Und noch diese hier:

Feb 15 11:19:08 isp3 dbus-daemon[573]: [system] Connection has not authenticated soon enough, closing it (auth_timeout=30000ms, elapsed: 30009ms)


Feb 15 11:18:45 isp3 dbus-daemon[573]: [system] The maximum number of active connections for UID 0 has been reached (max_connections_per_user=256)


Feb 15 10:59:49 isp3 postfix/master[32164]: warning: unix_trigger_event: read timeout for service private/tlsmgr

Feb 15 11:00:56 isp3 postfix/smtpd[6890]: warning: problem talking to server private/tlsmgr: Connection timed out


Das System erwacht also aus dem Dornröschenschlaf und holt sofort alles verpasste nach...


----------



## Olli2k (8. März 2019)

Sorry, dass ich den Thread noch einmal missbrauche, allerdings ist mein Dovecot Problem immer noch existent. Ich hatte gehofft, dass es zeitnah einen testing patch geben würde aber nach diversen Wochen bin ich heute noch einmal tätig geworden.

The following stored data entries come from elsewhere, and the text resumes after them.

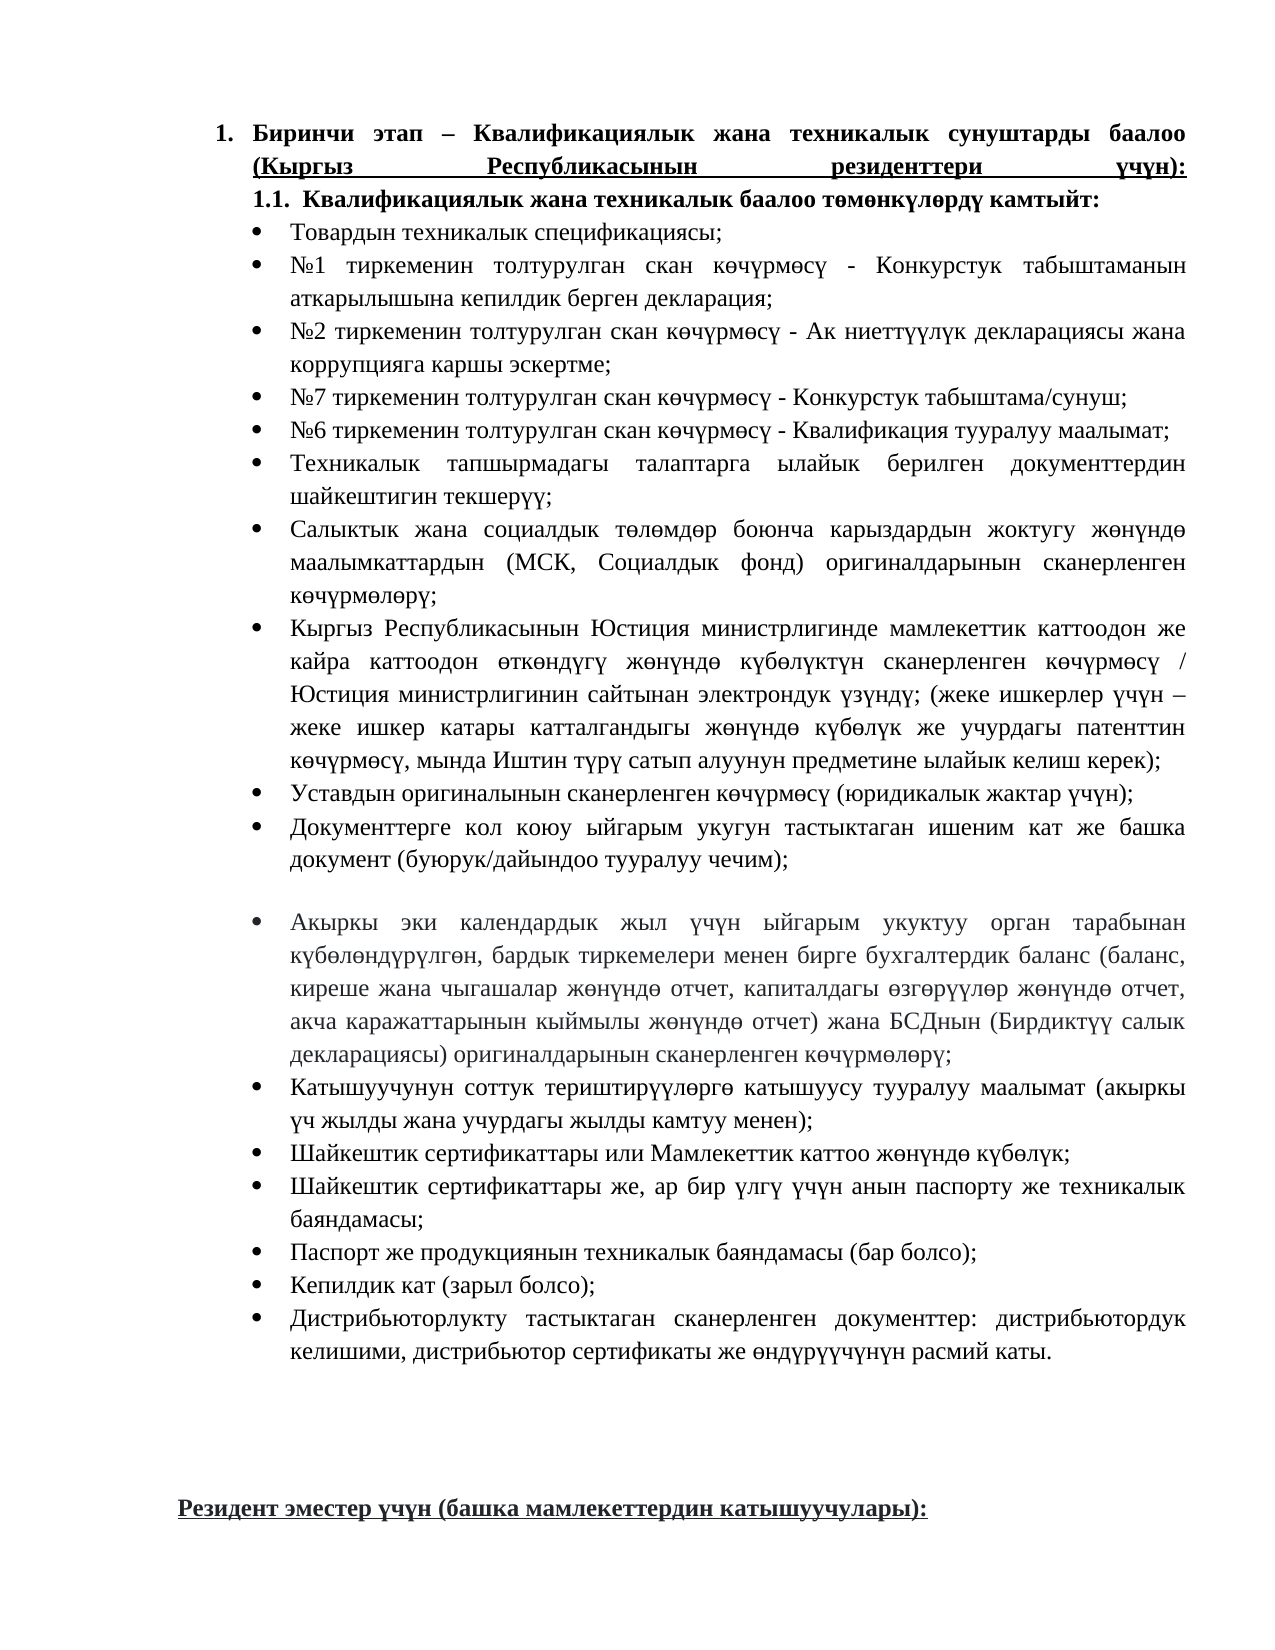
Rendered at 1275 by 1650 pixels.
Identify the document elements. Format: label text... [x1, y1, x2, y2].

list №6 тиркеменин толтурулган скан көчүрмөсү - Квалификация тууралуу маалымат; [252, 415, 1186, 444]
list Кепилдик кат (зарыл болсо); [252, 1270, 1186, 1299]
list Катышуучунун соттук териштирүүлөргө катышуусу тууралуу маалымат (акыркы үч жылды жана учурдагы жылды камтуу менен); [252, 1072, 1186, 1134]
list Техникалык тапшырмадагы талаптарга ылайык берилген документтердин шайкештигин текшерүү; [252, 448, 1186, 510]
text Резидент эместер үчүн (башка мамлекеттердин катышуучулары): [177, 1493, 1186, 1521]
list Биринчи этап – Квалификациялык жана техникалык сунуштарды баалоо (Кыргыз Республикасынын резиденттери үчүн): 1.1. Квалификациялык жана техникалык баалоо төмөнкүлөрдү камтыйт: [215, 118, 1186, 213]
list Салыктык жана социалдык төлөмдөр боюнча карыздардын жоктугу жөнүндө маалымкаттардын (МСК, Социалдык фонд) оригиналдарынын сканерленген көчүрмөлөрү; [252, 514, 1186, 609]
list Дистрибьюторлукту тастыктаган сканерленген документтер: дистрибьютордук келишими, дистрибьютор сертификаты же өндүрүүчүнүн расмий каты. [252, 1303, 1186, 1365]
list Уставдын оригиналынын сканерленген көчүрмөсү (юридикалык жактар үчүн); [252, 778, 1186, 807]
list Паспорт же продукциянын техникалык баяндамасы (бар болсо); [252, 1237, 1186, 1266]
list Шайкештик сертификаттары же, ар бир үлгү үчүн анын паспорту же техникалык баяндамасы; [252, 1171, 1186, 1233]
list №2 тиркеменин толтурулган скан көчүрмөсү - Ак ниеттүүлүк декларациясы жана коррупцияга каршы эскертме; [252, 316, 1186, 378]
list №1 тиркеменин толтурулган скан көчүрмөсү - Конкурстук табыштаманын аткарылышына кепилдик берген декларация; [252, 250, 1186, 312]
list Кыргыз Республикасынын Юстиция министрлигинде мамлекеттик каттоодон же кайра каттоодон өткөндүгү жөнүндө күбөлүктүн сканерленген көчүрмөсү / Юстиция министрлигинин сайтынан электрондук үзүндү; (жеке ишкерлер үчүн – жеке ишкер катары катталгандыгы жөнүндө күбөлүк же учурдагы патенттин көчүрмөсү, мында Иштин түрү сатып алуунун предметине ылайык келиш керек); [252, 613, 1186, 774]
list Акыркы эки календардык жыл үчүн ыйгарым укуктуу орган тарабынан күбөлөндүрүлгөн, бардык тиркемелери менен бирге бухгалтердик баланс (баланс, киреше жана чыгашалар жөнүндө отчет, капиталдагы өзгөрүүлөр жөнүндө отчет, акча каражаттарынын кыймылы жөнүндө отчет) жана БСДнын (Бирдиктүү салык декларациясы) оригиналдарынын сканерленген көчүрмөлөрү; [252, 907, 1186, 1068]
list Товардын техникалык спецификациясы; [252, 217, 1186, 246]
list Шайкештик сертификаттары или Мамлекеттик каттоо жөнүндө күбөлүк; [252, 1138, 1186, 1167]
list №7 тиркеменин толтурулган скан көчүрмөсү - Конкурстук табыштама/сунуш; [252, 382, 1186, 411]
list Документтерге кол коюу ыйгарым укугун тастыктаган ишеним кат же башка документ (буюрук/дайындоо тууралуу чечим); [252, 812, 1186, 873]
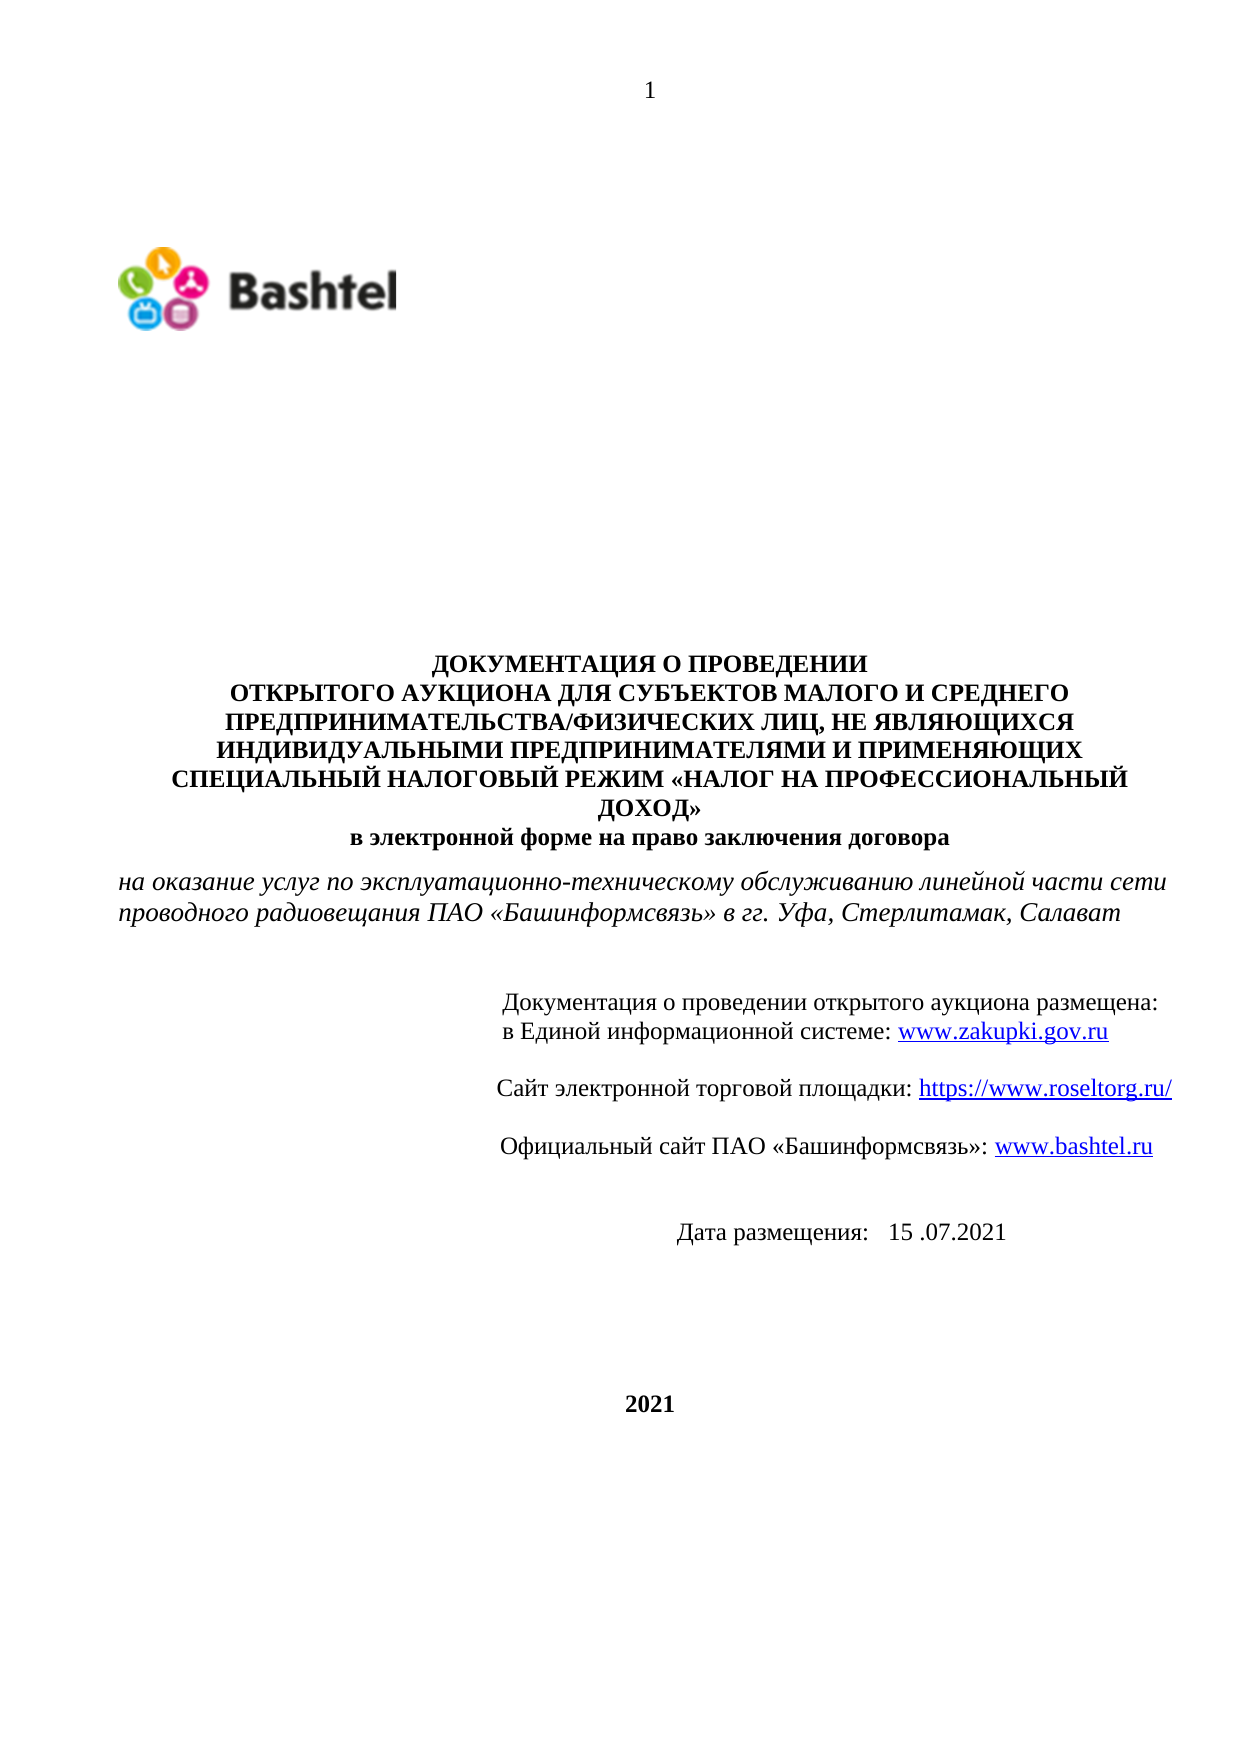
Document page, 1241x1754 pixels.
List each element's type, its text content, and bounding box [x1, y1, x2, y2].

text Документация о проведении открытого аукциона размещена: [502, 987, 1181, 1016]
text ДОКУМЕНТАЦИЯ О ПРОВЕДЕНИИ [118, 649, 1181, 678]
text в электронной форме на право заключения договора [118, 822, 1181, 850]
text 2021 [118, 1389, 1181, 1418]
text Официальный сайт ПАО «Башинформсвязь»: www.bashtel.ru [487, 1131, 1181, 1159]
text в Единой информационной системе: www.zakupki.gov.ru [502, 1016, 1181, 1044]
text Сайт электронной торговой площадки: https://www.roseltorg.ru/ [490, 1073, 1181, 1102]
picture [118, 247, 397, 331]
text Дата размещения: 15 .07.2021 [502, 1217, 1181, 1246]
text на оказание услуг по эксплуатационно-техническому обслуживанию линейной части сети проводного радиовещания ПАО «Башинформсвязь» в гг. Уфа, Стерлитамак, Салават [118, 865, 1181, 927]
text ОТКРЫТОГО АУКЦИОНА ДЛЯ СУБЪЕКТОВ МАЛОГО И СРЕДНЕГО ПРЕДПРИНИМАТЕЛЬСТВА/ФИЗИЧЕСКИХ ЛИЦ, НЕ ЯВЛЯЮЩИХСЯ ИНДИВИДУАЛЬНЫМИ ПРЕДПРИНИМАТЕЛЯМИ И ПРИМЕНЯЮЩИХ СПЕЦИАЛЬНЫЙ НАЛОГОВЫЙ РЕЖИМ «НАЛОГ НА ПРОФЕССИОНАЛЬНЫЙ ДОХОД» [118, 678, 1181, 822]
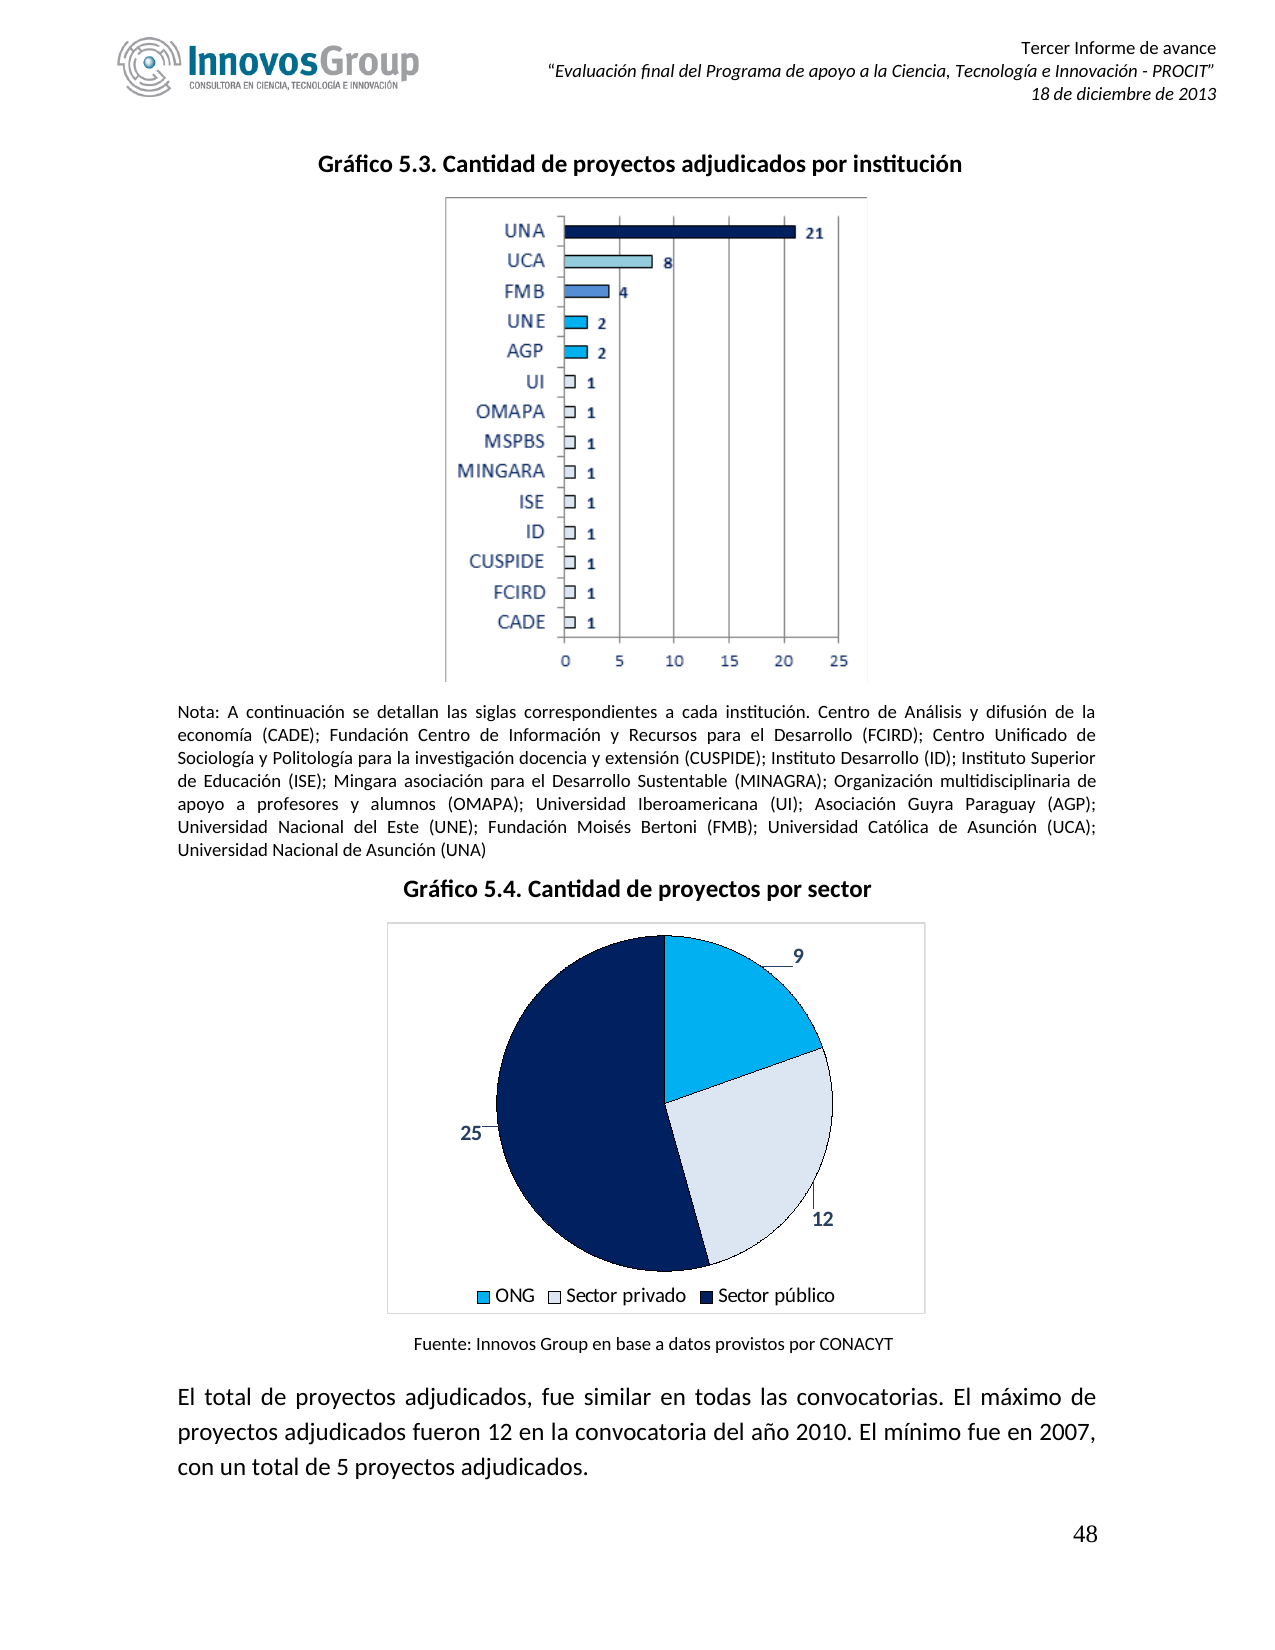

Durch Zufall bin ich auf: http://xi.dovecot.fi/debian/dists/testing-auto/dovecot-2.3/
gestoßen, wo es alle paar Stunden ein Update gibt, dort ist natürlich auch schon der MySQL Fix enthalten. Nach der Installation des aktuellen Paket sieht auch alles gut aus, allerdings finde ich keine 2.3.6 Version für das Paket:
dovecot-auth-lua

Meine daher lautet die aktuelle Frage, was wird bei den von ISPconfig kontrollierten Elementen dadurch beeinträchtigt?


----------



## Till (8. März 2019)

Denke nicht, dass ISPConfig das benötigt.


----------